Saturday, December 17, 2011
#257: MI4 Ghost Protocol
There's something called a set-piece in football. Which means that the ball will be stationary before the next action kicks in. So either a free kick or a spot kick whereby players get to choose who should be their preferred striker. This allows the team to prepare well in advance and once the strategy comes off right, it looks quite good. The thing about set pieces though is that a team cannot sorely rely on it to pull through every match. The team still has to still have a solid defence line, a midfield that wins plays at crucial stages of the match and a couple of a dynamic strikers. The thing with Ghost Protocol is that it tries to rely solely on set-pieces to see it through and in the process comes across, carrying on with the football analogy, a team that is pretty ordinary overall.
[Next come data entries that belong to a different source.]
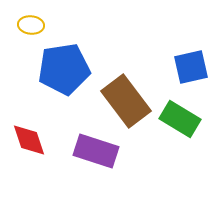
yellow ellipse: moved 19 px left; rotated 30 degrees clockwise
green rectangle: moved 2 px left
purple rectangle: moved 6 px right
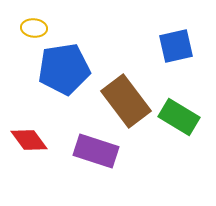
yellow ellipse: moved 3 px right, 3 px down
blue square: moved 15 px left, 21 px up
green rectangle: moved 1 px left, 2 px up
red diamond: rotated 18 degrees counterclockwise
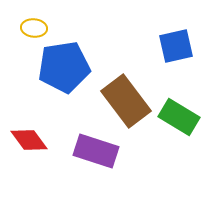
blue pentagon: moved 2 px up
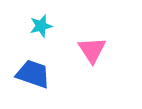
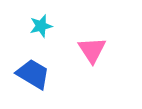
blue trapezoid: rotated 12 degrees clockwise
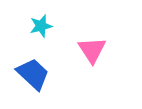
blue trapezoid: rotated 12 degrees clockwise
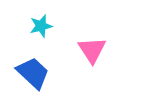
blue trapezoid: moved 1 px up
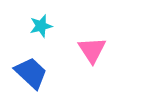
blue trapezoid: moved 2 px left
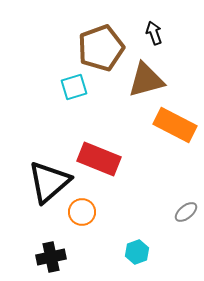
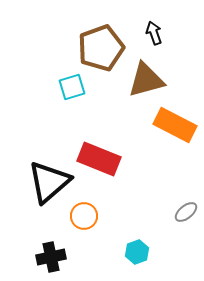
cyan square: moved 2 px left
orange circle: moved 2 px right, 4 px down
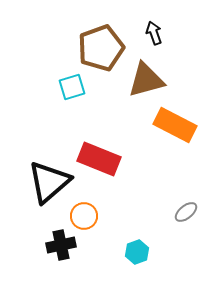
black cross: moved 10 px right, 12 px up
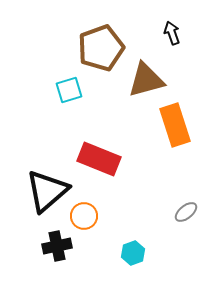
black arrow: moved 18 px right
cyan square: moved 3 px left, 3 px down
orange rectangle: rotated 45 degrees clockwise
black triangle: moved 2 px left, 9 px down
black cross: moved 4 px left, 1 px down
cyan hexagon: moved 4 px left, 1 px down
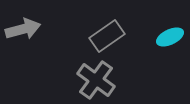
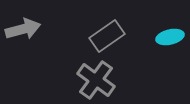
cyan ellipse: rotated 12 degrees clockwise
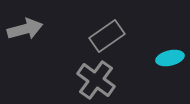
gray arrow: moved 2 px right
cyan ellipse: moved 21 px down
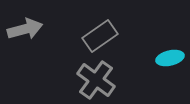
gray rectangle: moved 7 px left
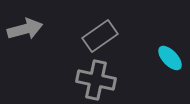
cyan ellipse: rotated 60 degrees clockwise
gray cross: rotated 24 degrees counterclockwise
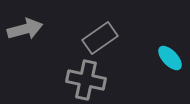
gray rectangle: moved 2 px down
gray cross: moved 10 px left
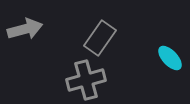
gray rectangle: rotated 20 degrees counterclockwise
gray cross: rotated 27 degrees counterclockwise
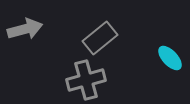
gray rectangle: rotated 16 degrees clockwise
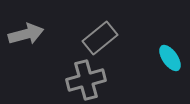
gray arrow: moved 1 px right, 5 px down
cyan ellipse: rotated 8 degrees clockwise
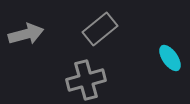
gray rectangle: moved 9 px up
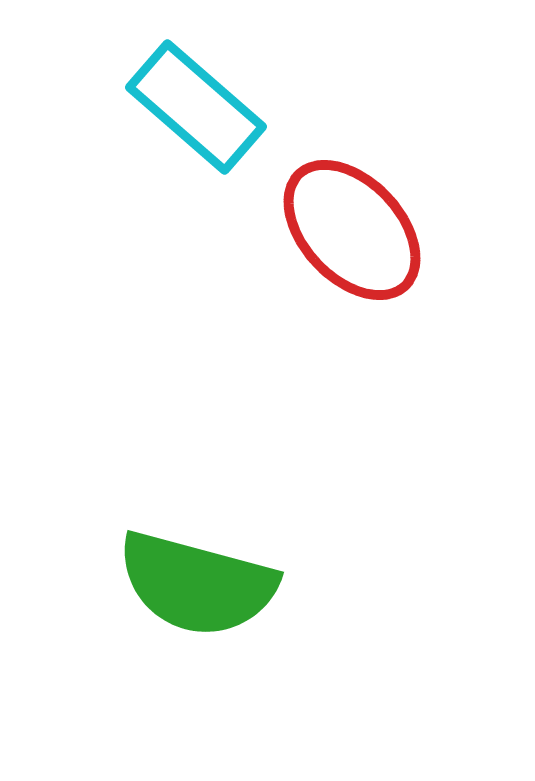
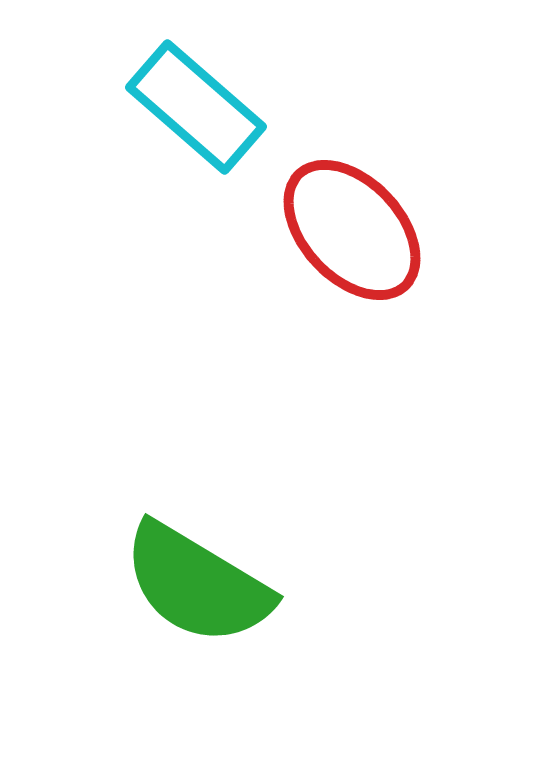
green semicircle: rotated 16 degrees clockwise
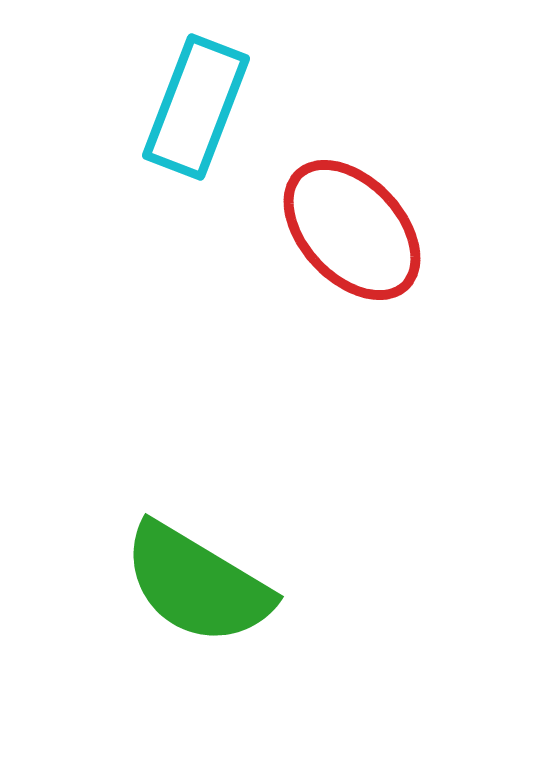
cyan rectangle: rotated 70 degrees clockwise
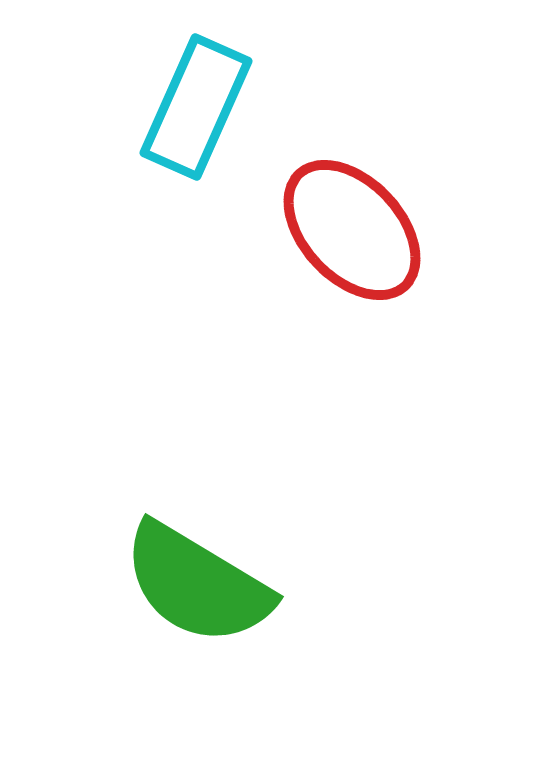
cyan rectangle: rotated 3 degrees clockwise
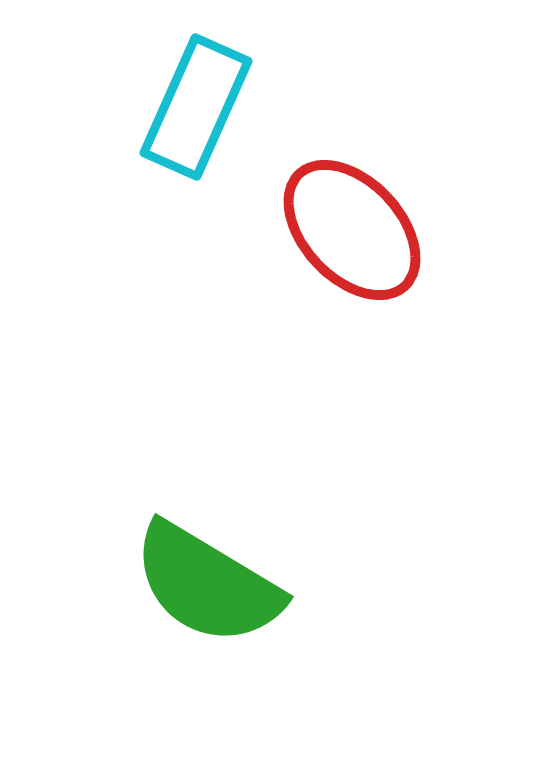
green semicircle: moved 10 px right
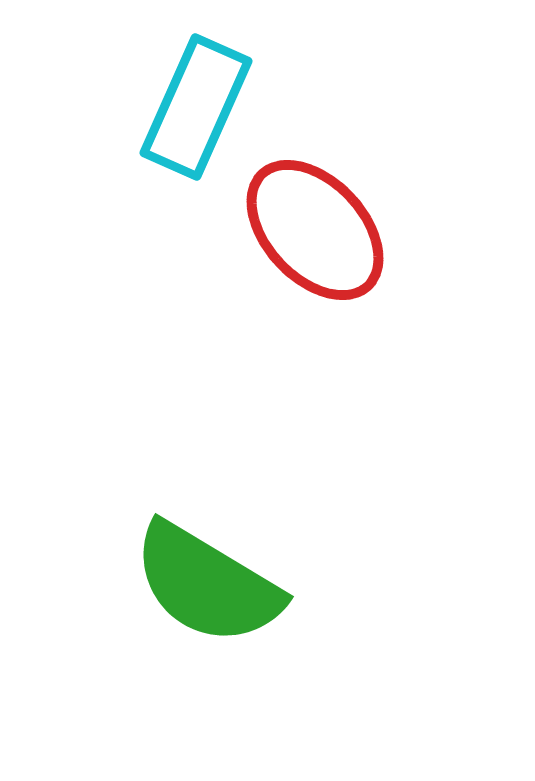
red ellipse: moved 37 px left
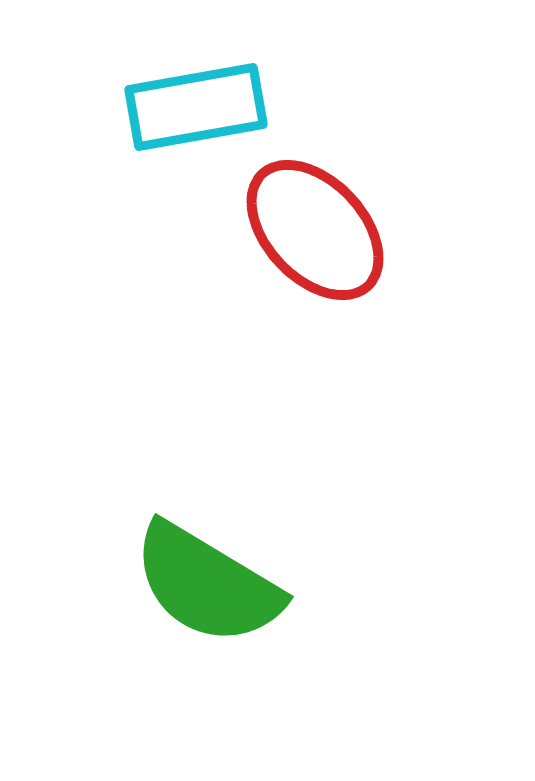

Ghost Protocol begins with an interesting premise where Agent Benji (Simon Pegg) and Agent Carter (Paula Patton) along with Ethan Hunt (Cruise) infiltrate the Kremlin. Predictably, things don't go to plan and the team is disbanded with no authorizations for future actions. This leaves Hunt and team on their own to set about a mission that could avert a possible nuclear war between US and Russia. Yes, you heard that right- the oldest cliched trick in the book- avert a nuclear war. And that's just about the start of things that's unimpressive about Ghost Protocol. The writers have nothing special to offer in terms of surprises. What comes through as a winner are those set pieces- some gravity-defying action scenes that get your pulse racing along with a sequence of mistaken identity that is crafted like a true blue espionage mission. On the performances, Simon Pegg pulls his weight through in an otherwise serious film with his comic timing. Paula Patton is a welcome visual relief in a film all about men and action and Jeremy Renner makes a solid appearance in a supporting role. Cruise is convincing once again as a blue-chip agent while Anil Kapoor does little of note playing a caricaturish rich Indian billionaire.
Director Brad Bird doesn't quite stitch all the elements well enough to keep you glued to your seats. Even if you leave the multiple cinematic liberties aside, no single scene or character touches you enough to think about the film. An action film can attempt to become a classic if the bad man is really bad, like we saw in The Dark Knight or even Terminator2 and this film's antagonist is hardly brutal. It goes back to the set-piece theory because the characters are not quite etched out well. The background score by Michael Giachino and Lalo Schifrin however is as good as any of the previous editions and is one of the redeeming features.
Overall, Ghost Protocol has little in terms of ingenuity or appeal, at best perhaps a home DVD watch. To call it anything more would be an exaggeration.